Work request:
Please count the lines in the listing below that contain the string "remporté", and reply with that number alone.

Dataset records:
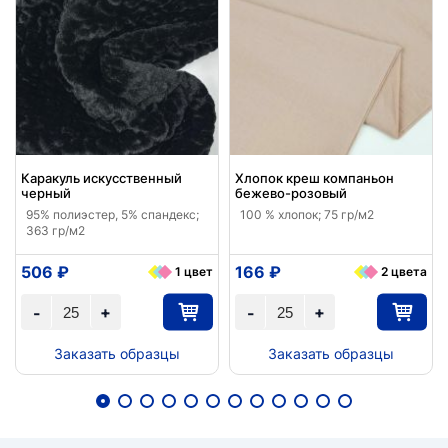
Каракуль искусственный
Хлопок креш компаньон
черный
бежево-розовый
95% полиэстер, 5% спандекс;
100 % хлопок; 75 гр/м2
363 гр/м2
506 ₽
166 ₽
1 цвет
2 цвета
+
+
-
-
Заказать образцы
Заказать образцы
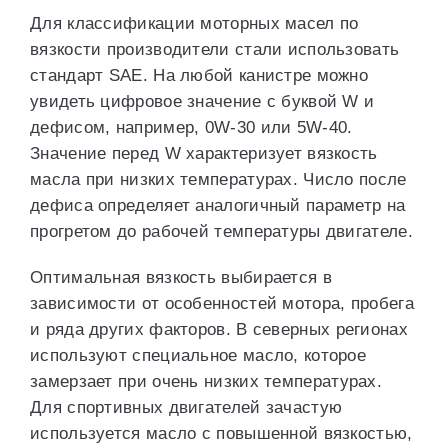
Для классификации моторных масел по
вязкости производители стали использовать
стандарт SAE. На любой канистре можно
увидеть цифровое значение с буквой W и
дефисом, например, 0W-30 или 5W-40.
Значение перед W характеризует вязкость
масла при низких температурах. Число после
дефиса определяет аналогичный параметр на
прогретом до рабочей температуры двигателе.
Оптимальная вязкость выбирается в
зависимости от особенностей мотора, пробега
и ряда других факторов. В северных регионах
используют специальное масло, которое
замерзает при очень низких температурах.
Для спортивных двигателей зачастую
используется масло с повышенной вязкостью,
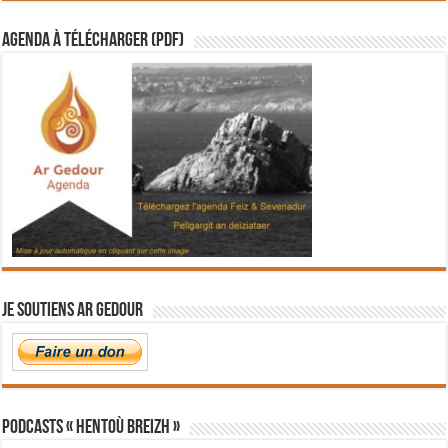
Agenda à télécharger (PDF)
Je soutiens Ar Gedour
PODCASTS « Hentoù Breizh »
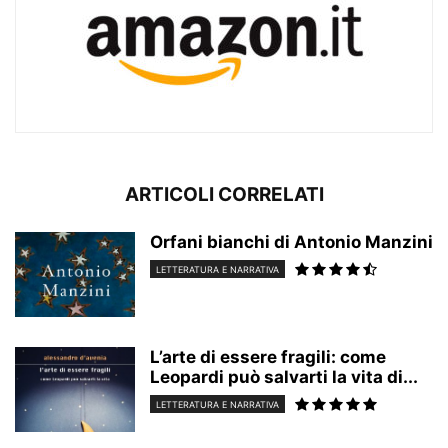
ARTICOLI CORRELATI
Orfani bianchi di Antonio Manzini
LETTERATURA E NARRATIVA
L’arte di essere fragili: come
Leopardi può salvarti la vita di...
LETTERATURA E NARRATIVA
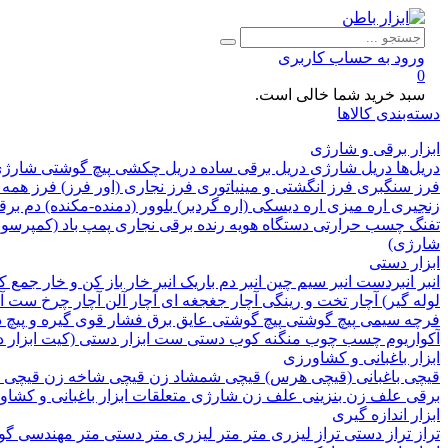
ورود به حساب کاربری
0
سبد خرید شما خالی است.
دسته‌بندی کالاها
ابزار برقی و شارژی
دریل‌ها
دریل شارژی
دریل برقی ساده
دریل چکشی
پیچ گوشتی شارژ
فرز سنگبری
فرز انگشتی و مینیاتوری
فرز نجاری (اور فرز)
فرز همه 
زنجیری
اره میزی
اره دیسکی (اره گردبر)
بلوور (دمنده-مکنده)
دم بر
تفنگ چسب حرارتی
دستگاه هویه
رنده برقی نجاری
پمپ باد (کمپرسور
شارژی)
ابزار دستی
انبر
انبردست
انبر سیم چین
انبر دم باریک
انبر خار باز کن و خار جمع 
لوله گیر)
آچار تخت و رینگی
آچار جغجغه ای
آچار آلن
آچار چرخ
ست آچ
فرچه سیمی
پیچ‌ گوشتی
پیچ گوشتی عایق برق فشار قوی
گیره و پیچ
آکواریوم
چسب چوب
منگنه کوب دستی
ست ابزار دستی (کیت ابزار 
ابزار باغبانی و کشاورزی
قیچی باغبانی (قیچی هرس)
قیچی شمشاد زن
قیچی شاخه زن
قیچی 
برقی
علف زن بنزینی
علف زن شارژی
متعلقات ابزار باغبانی و کشا
ابزار اندازه گیری
تراز
تراز دستی
تراز لیزری
متر
متر لیزری
متر دستی
متر مهندسی
گون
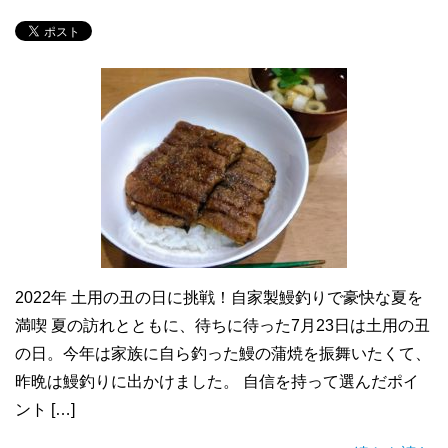
2022年 土用の丑の日に挑戦！自家製鰻釣りで豪快な夏を
満喫 夏の訪れとともに、待ちに待った7月23日は土用の丑
の日。今年は家族に自ら釣った鰻の蒲焼を振舞いたくて、
昨晩は鰻釣りに出かけました。 自信を持って選んだポイ
ント […]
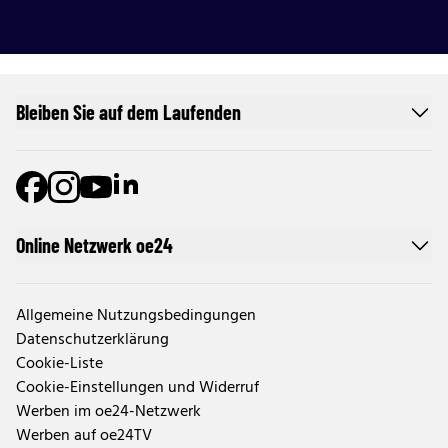
Bleiben Sie auf dem Laufenden
Online Netzwerk oe24
Allgemeine Nutzungsbedingungen
Datenschutzerklärung
Cookie-Liste
Cookie-Einstellungen und Widerruf
Werben im oe24-Netzwerk
Werben auf oe24TV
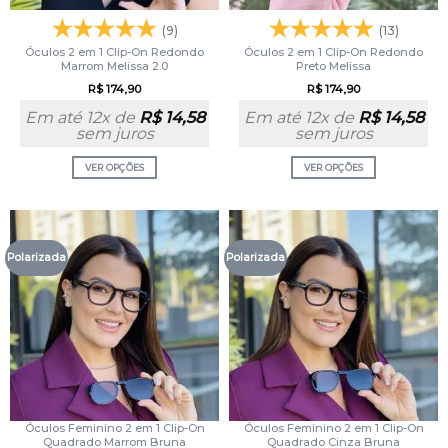
(9)
(13)
Óculos 2 em 1 Clip-On Redondo
Óculos 2 em 1 Clip-On Redondo
Marrom Melissa 2.0
Preto Melissa
R$
174,90
R$
174,90
Em até 12x de
R$
14,58
Em até 12x de
R$
14,58
sem juros
sem juros
VER OPÇÕES
VER OPÇÕES
Polarizada
Polarizada
Óculos Feminino 2 em 1 Clip-On
Óculos Feminino 2 em 1 Clip-On
Quadrado Marrom Bruna
Quadrado Cinza Bruna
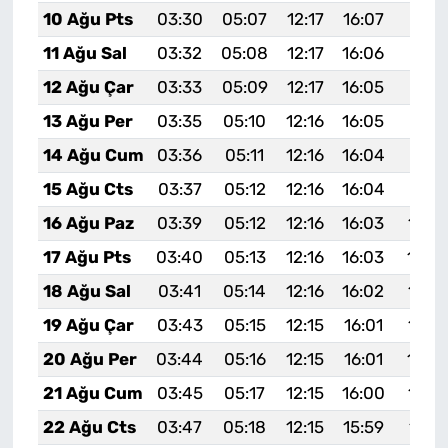
10 Ağu Pts
03:30
05:07
12:17
16:07
19:17
11 Ağu Sal
03:32
05:08
12:17
16:06
19:16
12 Ağu Çar
03:33
05:09
12:17
16:05
19:15
13 Ağu Per
03:35
05:10
12:16
16:05
19:13
14 Ağu Cum
03:36
05:11
12:16
16:04
19:12
15 Ağu Cts
03:37
05:12
12:16
16:04
19:11
16 Ağu Paz
03:39
05:12
12:16
16:03
19:0
17 Ağu Pts
03:40
05:13
12:16
16:03
19:0
18 Ağu Sal
03:41
05:14
12:16
16:02
19:0
19 Ağu Çar
03:43
05:15
12:15
16:01
19:0
20 Ağu Per
03:44
05:16
12:15
16:01
19:0
21 Ağu Cum
03:45
05:17
12:15
16:00
19:0
22 Ağu Cts
03:47
05:18
12:15
15:59
19:0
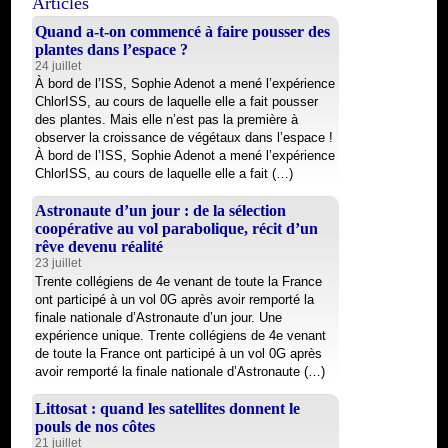
Articles
Quand a-t-on commencé à faire pousser des
plantes dans l’espace ?
24 juillet
À bord de l’ISS, Sophie Adenot a mené l’expérience
ChlorISS, au cours de laquelle elle a fait pousser
des plantes. Mais elle n’est pas la première à
observer la croissance de végétaux dans l’espace !
À bord de l’ISS, Sophie Adenot a mené l’expérience
ChlorISS, au cours de laquelle elle a fait (…)
Astronaute d’un jour : de la sélection
coopérative au vol parabolique, récit d’un
rêve devenu réalité
23 juillet
Trente collégiens de 4e venant de toute la France
ont participé à un vol 0G après avoir remporté la
finale nationale d’Astronaute d’un jour. Une
expérience unique. Trente collégiens de 4e venant
de toute la France ont participé à un vol 0G après
avoir remporté la finale nationale d’Astronaute (…)
Littosat : quand les satellites donnent le
pouls de nos côtes
21 juillet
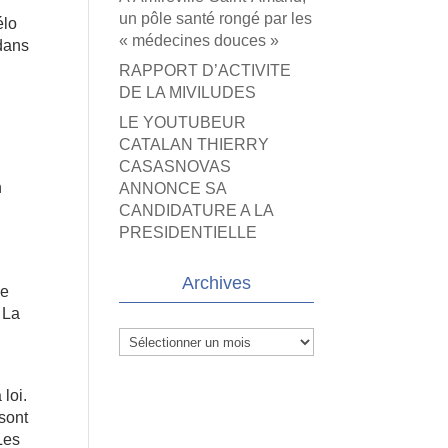
un pôle santé rongé par les
élo
« médecines douces »
 dans
RAPPORT D’ACTIVITE
DE LA MIVILUDES
LE YOUTUBEUR
CATALAN THIERRY
CASASNOVAS
n
ANNONCE SA
CANDIDATURE A LA
PRESIDENTIELLE
Archives
ue
. La
Archives
 loi.
 sont
Les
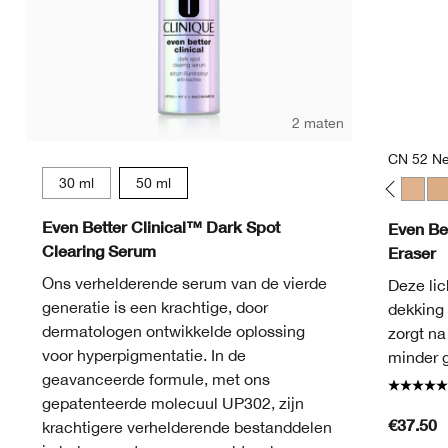
2 maten
CN 52 Ne
30 ml
50 ml
CN 02 Breeze
CN 40 Cream Chamois
CN 70 Vanilla
WN 100 Deep Honey
WN 114 Golden
WN 122 Clove
WN 48 Oat
CN 10 Alabas
CN 28 Ivo
CN 52 
CN
Even Better Clinical™ Dark Spot
Even Be
Clearing Serum
Eraser
Ons verhelderende serum van de vierde
Deze lic
generatie is een krachtige, door
dekking 
dermatologen ontwikkelde oplossing
zorgt na
voor hyperpigmentatie. In de
minder 
geavanceerde formule, met ons
gepatenteerde molecuul UP302, zijn
€37.50
krachtigere verhelderende bestanddelen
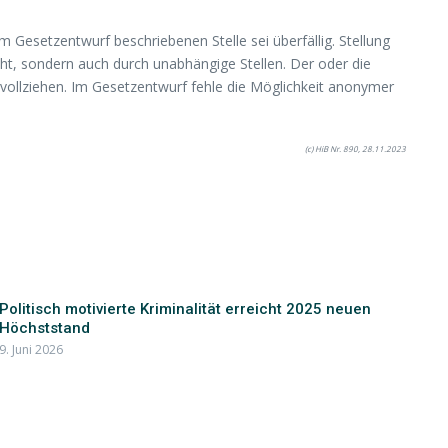
 Gesetzentwurf beschriebenen Stelle sei überfällig. Stellung
cht, sondern auch durch unabhängige Stellen. Der oder die
hvollziehen. Im Gesetzentwurf fehle die Möglichkeit anonymer
(c) HiB Nr. 890, 28.11.2023
Politisch motivierte Kriminalität erreicht 2025 neuen
Höchststand
9. Juni 2026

Response area:
2